## [Description of the task]
Each line below containing the word "Currency" needs to be shown.

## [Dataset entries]

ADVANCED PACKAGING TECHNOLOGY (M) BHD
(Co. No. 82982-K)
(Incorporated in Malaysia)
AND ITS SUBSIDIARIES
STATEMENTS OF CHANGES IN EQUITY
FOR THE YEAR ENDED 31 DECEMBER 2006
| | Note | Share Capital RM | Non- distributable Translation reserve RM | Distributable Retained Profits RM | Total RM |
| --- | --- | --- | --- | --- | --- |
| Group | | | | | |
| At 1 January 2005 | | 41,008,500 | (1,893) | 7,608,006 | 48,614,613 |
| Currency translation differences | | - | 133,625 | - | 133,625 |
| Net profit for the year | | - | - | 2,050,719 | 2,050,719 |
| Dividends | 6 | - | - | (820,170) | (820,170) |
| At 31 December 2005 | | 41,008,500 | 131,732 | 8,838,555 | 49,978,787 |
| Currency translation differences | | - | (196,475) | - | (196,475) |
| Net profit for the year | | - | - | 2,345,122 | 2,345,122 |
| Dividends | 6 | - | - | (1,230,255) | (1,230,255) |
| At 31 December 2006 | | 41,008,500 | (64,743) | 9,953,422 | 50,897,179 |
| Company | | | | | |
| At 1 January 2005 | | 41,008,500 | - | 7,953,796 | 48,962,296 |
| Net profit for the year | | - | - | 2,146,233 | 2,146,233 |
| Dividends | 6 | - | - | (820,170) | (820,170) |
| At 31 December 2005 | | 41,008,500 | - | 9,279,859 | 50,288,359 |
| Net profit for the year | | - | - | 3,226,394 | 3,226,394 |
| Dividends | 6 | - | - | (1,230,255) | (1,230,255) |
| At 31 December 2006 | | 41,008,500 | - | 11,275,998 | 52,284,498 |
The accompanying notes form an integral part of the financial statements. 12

## [Solution]
| Currency translation differences | | - | 133,625 | - | 133,625 |
| Currency translation differences | | - | (196,475) | - | (196,475) |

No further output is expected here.